Jan 19, 2017 11:12
I remember how I spent the last day of Bush's presidency. I was living in Milwaukee at the time. I went downtown to pick up tickets to the screening of Obama's inauguration, then I took myself to see "The Wrestler" at the independent movie house down the street from my apartment. I remember it being a crisp, clear day, and I remember feeling so hopeful and refreshed as I walked home from the movie. (Even though it was a pretty depressing movie.)
Today I just want to curl into a ball and hide under my blanket. (That's not what I'm actually doing, since it's a workday, but that's what I'm doing in my heart.) *sigh* It's a gray day here in southern New Hampshire.
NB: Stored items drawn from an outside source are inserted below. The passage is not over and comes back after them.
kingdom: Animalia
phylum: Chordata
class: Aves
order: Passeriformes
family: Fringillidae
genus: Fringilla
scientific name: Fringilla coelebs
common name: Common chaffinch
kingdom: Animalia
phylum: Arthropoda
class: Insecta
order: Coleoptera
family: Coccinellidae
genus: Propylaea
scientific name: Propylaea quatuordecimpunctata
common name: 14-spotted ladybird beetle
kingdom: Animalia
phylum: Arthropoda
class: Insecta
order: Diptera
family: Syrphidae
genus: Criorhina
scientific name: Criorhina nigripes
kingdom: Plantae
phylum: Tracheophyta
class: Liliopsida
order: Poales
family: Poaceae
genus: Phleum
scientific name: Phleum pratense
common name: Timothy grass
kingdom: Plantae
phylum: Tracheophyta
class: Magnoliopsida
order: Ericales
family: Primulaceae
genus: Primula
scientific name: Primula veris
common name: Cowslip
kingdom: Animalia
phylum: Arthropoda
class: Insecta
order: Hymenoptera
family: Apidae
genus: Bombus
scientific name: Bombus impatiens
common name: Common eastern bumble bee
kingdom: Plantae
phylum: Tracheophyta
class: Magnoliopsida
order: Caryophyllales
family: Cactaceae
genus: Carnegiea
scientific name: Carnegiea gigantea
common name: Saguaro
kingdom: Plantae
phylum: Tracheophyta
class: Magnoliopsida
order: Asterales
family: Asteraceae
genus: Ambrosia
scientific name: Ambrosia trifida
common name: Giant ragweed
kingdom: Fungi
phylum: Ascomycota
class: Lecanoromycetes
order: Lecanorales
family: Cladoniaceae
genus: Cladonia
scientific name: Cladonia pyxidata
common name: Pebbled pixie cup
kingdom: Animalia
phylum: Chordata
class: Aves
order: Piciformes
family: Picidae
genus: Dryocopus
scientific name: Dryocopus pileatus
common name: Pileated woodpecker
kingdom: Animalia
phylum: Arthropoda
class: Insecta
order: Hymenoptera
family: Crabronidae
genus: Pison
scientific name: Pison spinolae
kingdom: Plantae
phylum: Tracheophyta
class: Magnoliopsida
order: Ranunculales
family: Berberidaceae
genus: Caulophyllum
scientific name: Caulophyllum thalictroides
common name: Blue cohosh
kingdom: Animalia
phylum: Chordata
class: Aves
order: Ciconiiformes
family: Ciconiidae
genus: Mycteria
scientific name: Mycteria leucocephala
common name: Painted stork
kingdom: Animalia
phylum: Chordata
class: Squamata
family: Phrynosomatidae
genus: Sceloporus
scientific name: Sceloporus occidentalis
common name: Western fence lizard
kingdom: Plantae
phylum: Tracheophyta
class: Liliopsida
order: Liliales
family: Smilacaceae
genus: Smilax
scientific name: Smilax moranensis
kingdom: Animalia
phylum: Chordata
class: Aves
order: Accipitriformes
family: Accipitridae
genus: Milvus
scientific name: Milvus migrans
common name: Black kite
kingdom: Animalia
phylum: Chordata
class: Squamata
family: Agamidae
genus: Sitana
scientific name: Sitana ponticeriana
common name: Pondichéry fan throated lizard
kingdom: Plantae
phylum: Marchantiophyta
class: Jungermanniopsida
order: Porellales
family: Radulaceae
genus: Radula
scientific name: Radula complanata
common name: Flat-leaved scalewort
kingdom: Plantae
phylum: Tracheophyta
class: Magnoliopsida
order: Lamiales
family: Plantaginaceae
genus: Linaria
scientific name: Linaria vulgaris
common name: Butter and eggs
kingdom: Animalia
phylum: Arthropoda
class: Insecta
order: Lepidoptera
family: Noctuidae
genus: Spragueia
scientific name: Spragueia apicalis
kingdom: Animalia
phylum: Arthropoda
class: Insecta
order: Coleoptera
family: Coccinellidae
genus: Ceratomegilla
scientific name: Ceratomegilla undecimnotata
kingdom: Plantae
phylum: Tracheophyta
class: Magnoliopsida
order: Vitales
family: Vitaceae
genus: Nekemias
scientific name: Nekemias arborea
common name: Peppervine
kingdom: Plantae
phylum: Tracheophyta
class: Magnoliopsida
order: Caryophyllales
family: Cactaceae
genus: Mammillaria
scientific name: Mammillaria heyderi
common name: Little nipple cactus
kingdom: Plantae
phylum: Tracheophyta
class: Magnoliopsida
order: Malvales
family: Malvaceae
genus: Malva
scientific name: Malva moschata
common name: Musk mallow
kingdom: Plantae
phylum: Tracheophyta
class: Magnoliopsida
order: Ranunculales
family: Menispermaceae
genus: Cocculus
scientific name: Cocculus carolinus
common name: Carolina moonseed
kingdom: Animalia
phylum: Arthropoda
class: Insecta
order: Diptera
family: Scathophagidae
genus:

I went to work. I went to therapy. I talked to my therapist about what I'm going to do in the coming months to try to save the world. (I think I'm going to the Concord, NH march, and next week I'm going to a conference on librarianship and fake news.)
Basically, everything is terrible.
I think one of the reasons Carrie Fisher's death hit me so hard - apart from the fact that I loved her - is, she played one of my very first feminist icons. And we lost her in a year that saw no the election of the first female POTUS, but Jabba the Hutt.
Tomorrow I'm going to work, and then I'm going home and marathoning S2 of Voltron Legendary Defender, and possibly drinking heavily. Fuck.